Instead I need to add a new channel (all 0) to my convolution filter such that it changes its size from currently (64
x3
x3
x3
) to (64
x4
x3
x3
).
假设卷积层称为'conv1'
.这是我到目前为止尝试过的:
Say the convolution layer is called 'conv1'
. This is what I tried so far:
# Load the original network and extract the fully connected layers' parameters.

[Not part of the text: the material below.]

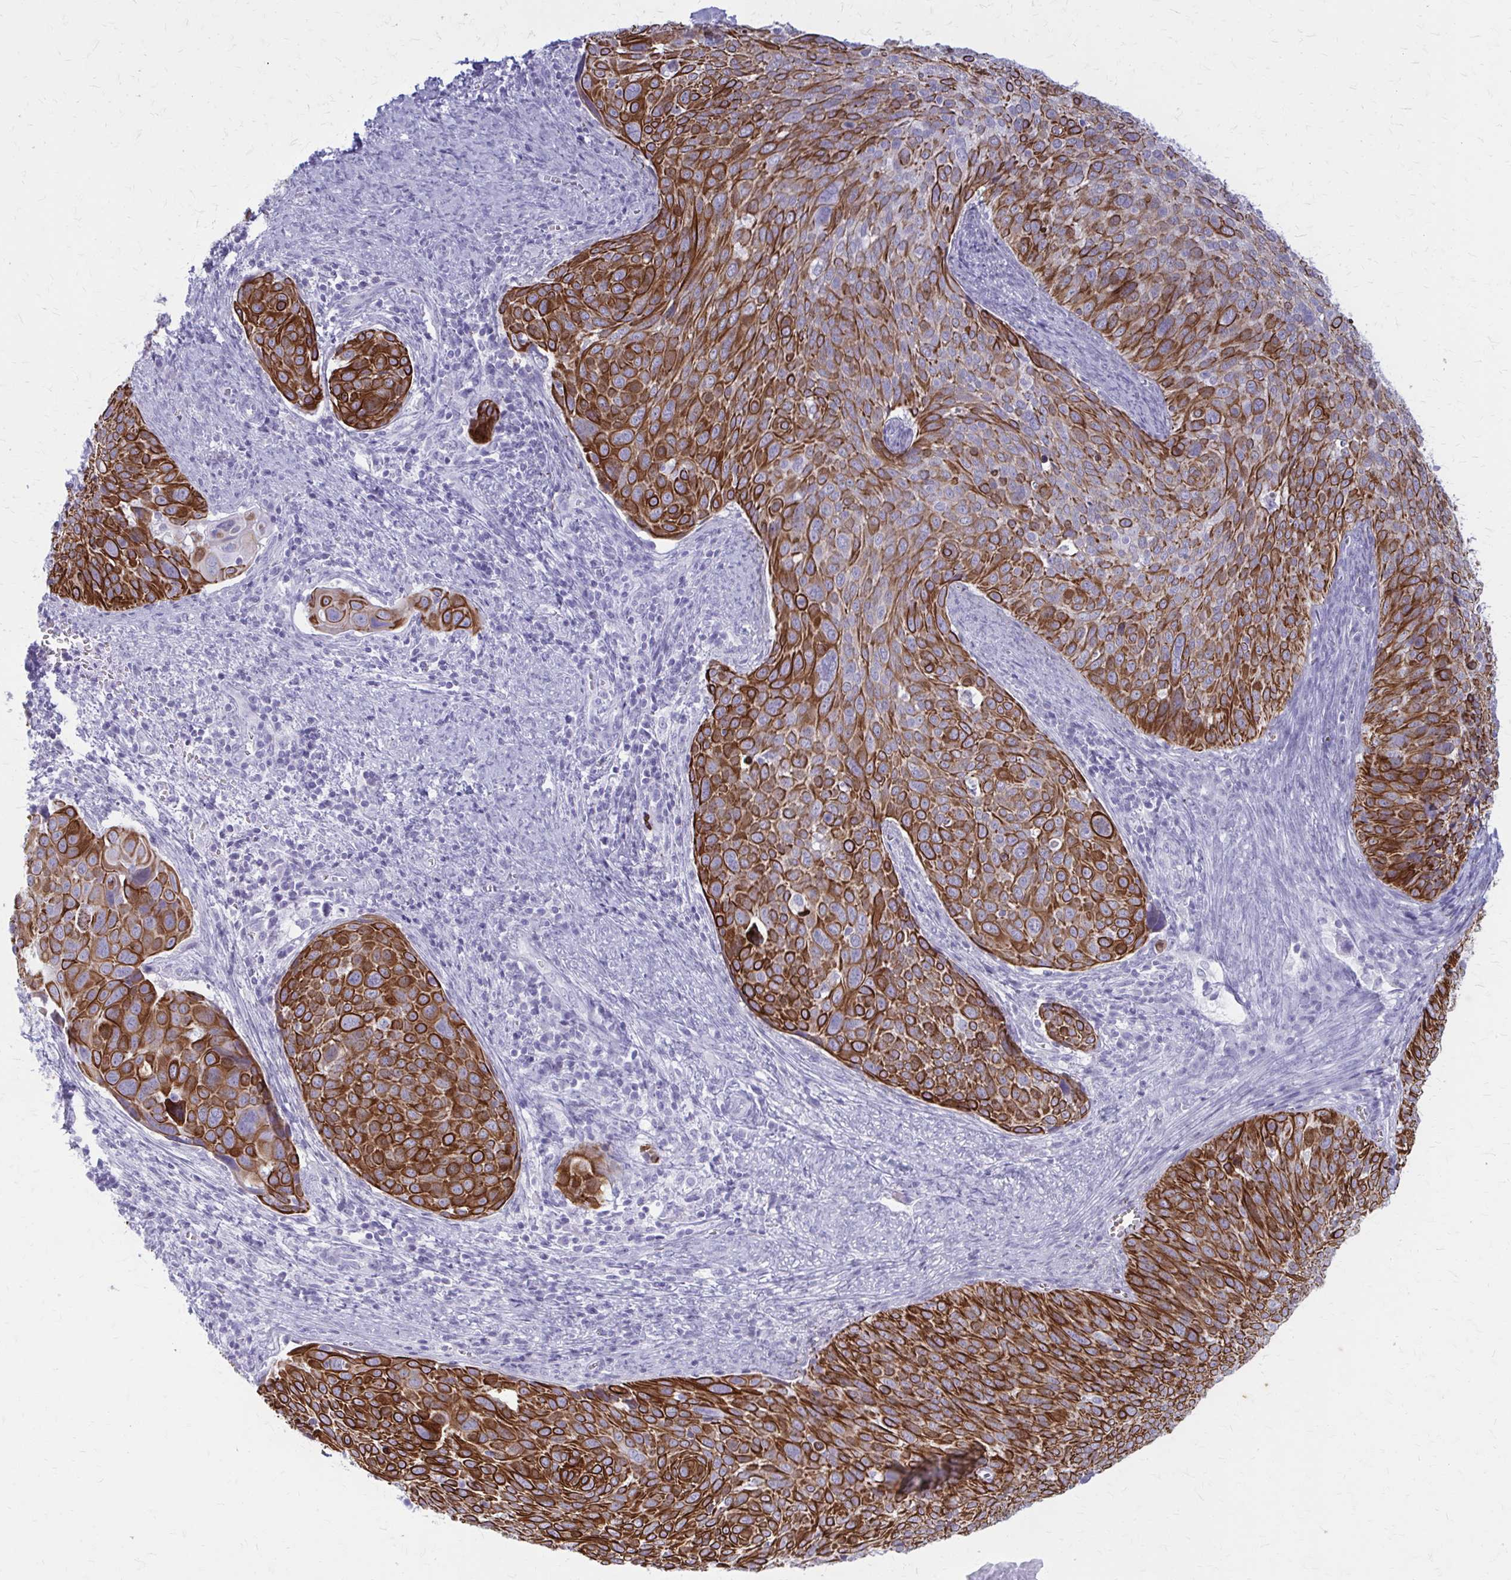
{"staining": {"intensity": "strong", "quantity": ">75%", "location": "cytoplasmic/membranous"}, "tissue": "cervical cancer", "cell_type": "Tumor cells", "image_type": "cancer", "snomed": [{"axis": "morphology", "description": "Squamous cell carcinoma, NOS"}, {"axis": "topography", "description": "Cervix"}], "caption": "DAB immunohistochemical staining of cervical cancer (squamous cell carcinoma) demonstrates strong cytoplasmic/membranous protein staining in approximately >75% of tumor cells. (brown staining indicates protein expression, while blue staining denotes nuclei).", "gene": "KRT5", "patient": {"sex": "female", "age": 39}}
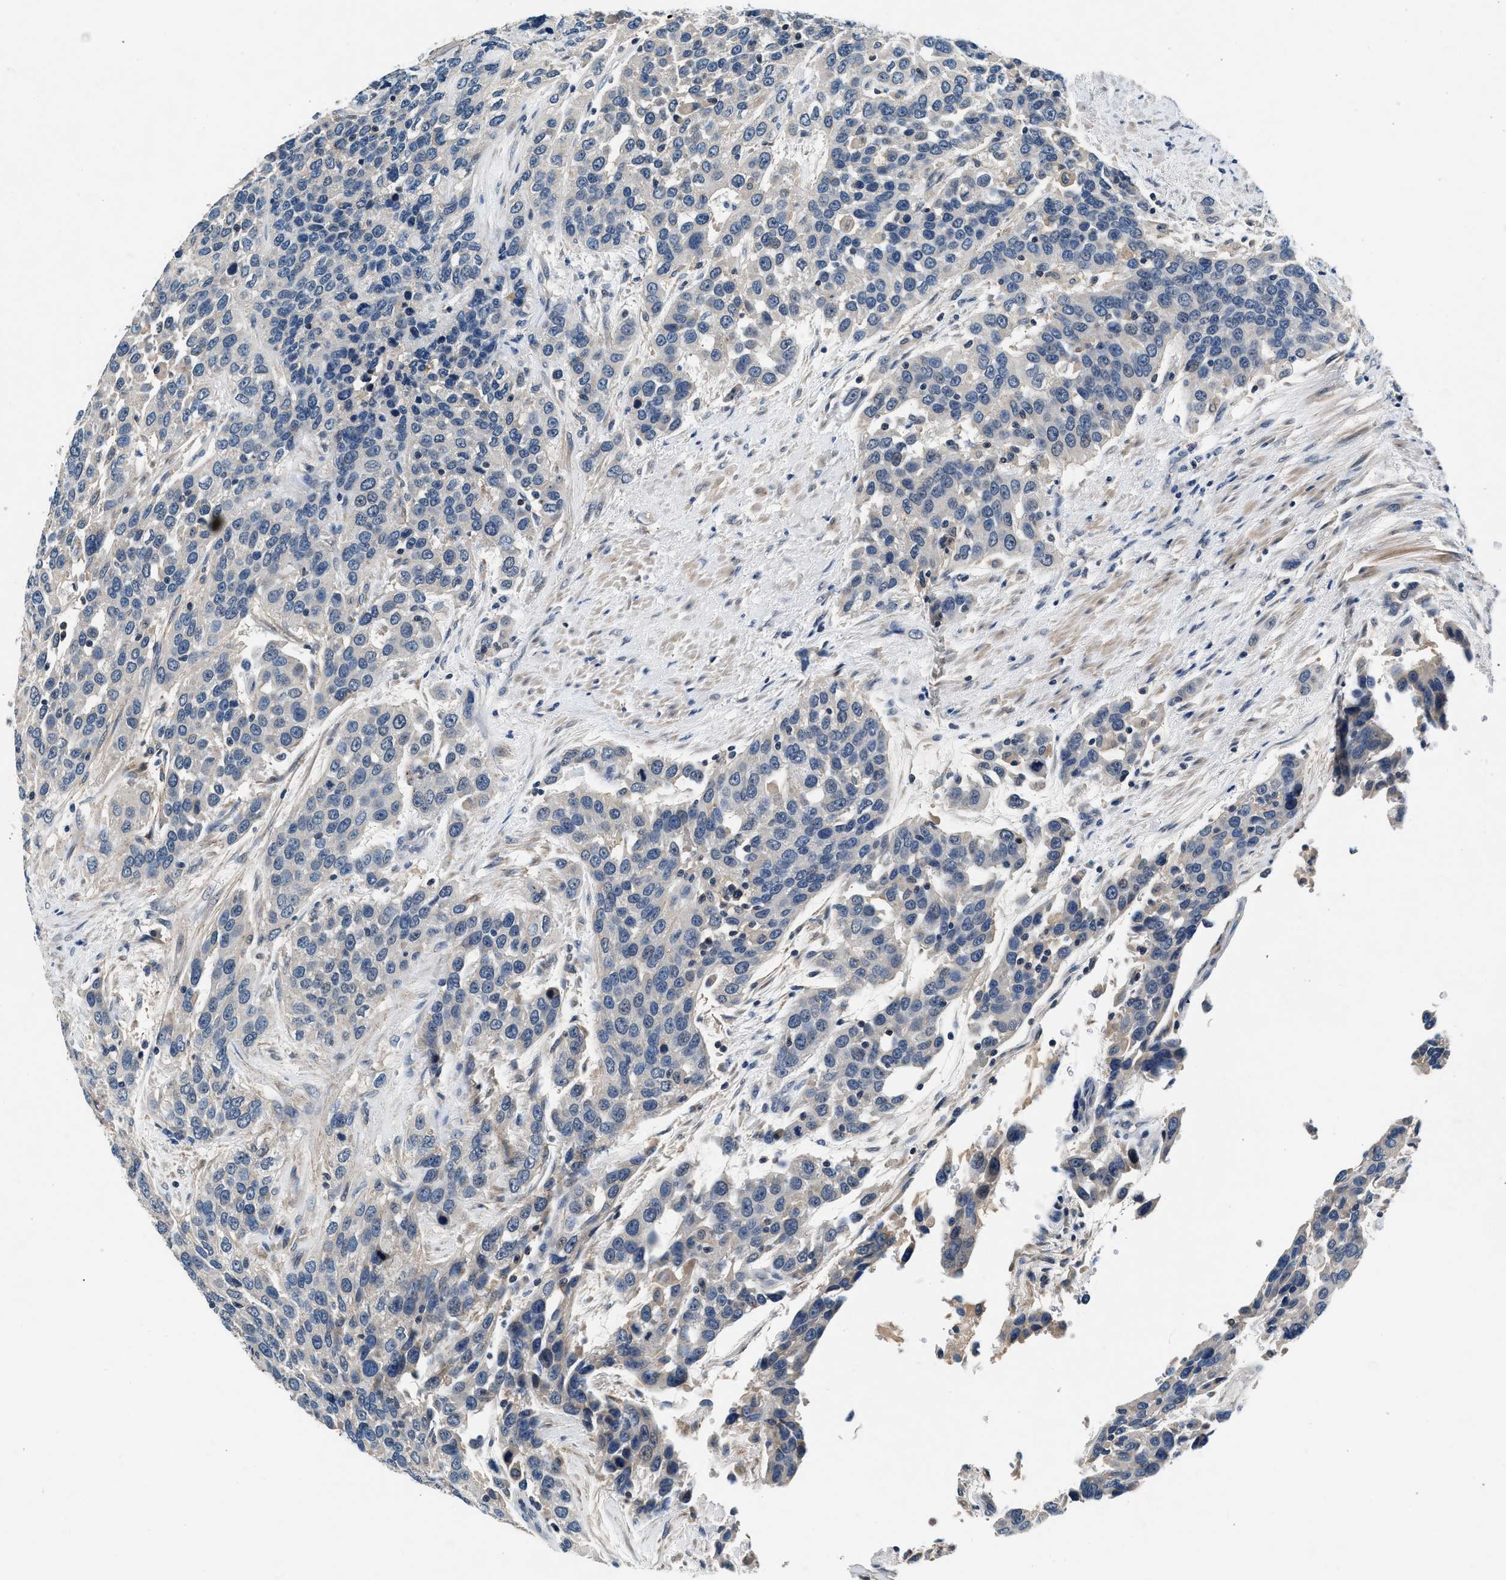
{"staining": {"intensity": "negative", "quantity": "none", "location": "none"}, "tissue": "urothelial cancer", "cell_type": "Tumor cells", "image_type": "cancer", "snomed": [{"axis": "morphology", "description": "Urothelial carcinoma, High grade"}, {"axis": "topography", "description": "Urinary bladder"}], "caption": "Tumor cells are negative for protein expression in human high-grade urothelial carcinoma.", "gene": "DENND6B", "patient": {"sex": "female", "age": 80}}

net = caffe.Net('../models/train.prototxt',
'../models/train.caffemodel',
caffe.TRAIN)
现在我可以执行此操作:
Now I can perform this:
net.blobs['conv1'].reshape(64,4,3,3);
net.save('myNewTrainModel.caffemodel');
但是保存的模型似乎没有更改.我已经读过,卷积的实际权重存储在net.params['conv1'][0].data
中而不是在net.blobs
中,但是我不知道如何重塑net.params
对象.有人有主意吗?
But the saved model seems not to have changed. I've read that the actual weights of the convolution are stored rather in net.params['conv1'][0].data
than in net.blobs
but I can't figure out how to reshape the net.params
object. Does anyone have an idea?
正如您所指出的,net.blobs
不会存储学习的参数/权重,而是存储在网络输入上应用过滤器/激活的结果.学习的权重存储在net.params
中. (有关更多详细信息,请参见此).
As you well noted, net.blobs
does not store the learned parameters/weights, but rather stores the result of applying the filters/activations on the net's input. The learned weights are stored in net.params
. (see this for more details).
AFAIK,您不能直接reshape
net.params
并添加频道.
您可以做的是拥有两个网deploy_trained_net_with_3ch.prototxt
和deploy_empty_net_with_4ch.prototxt
.除了输入形状定义和第一层的名称之外,这两个文件几乎可以完全相同.
然后,您可以将两者网络都加载到python并复制相关部分:
AFAIK, you cannot directly reshape
net.params
and add a channel.
What you can do, is have two nets deploy_trained_net_with_3ch.prototxt
and deploy_empty_net_with_4ch.prototxt
. The two files can be almost identical apart from the input shape definition and the first layer's name.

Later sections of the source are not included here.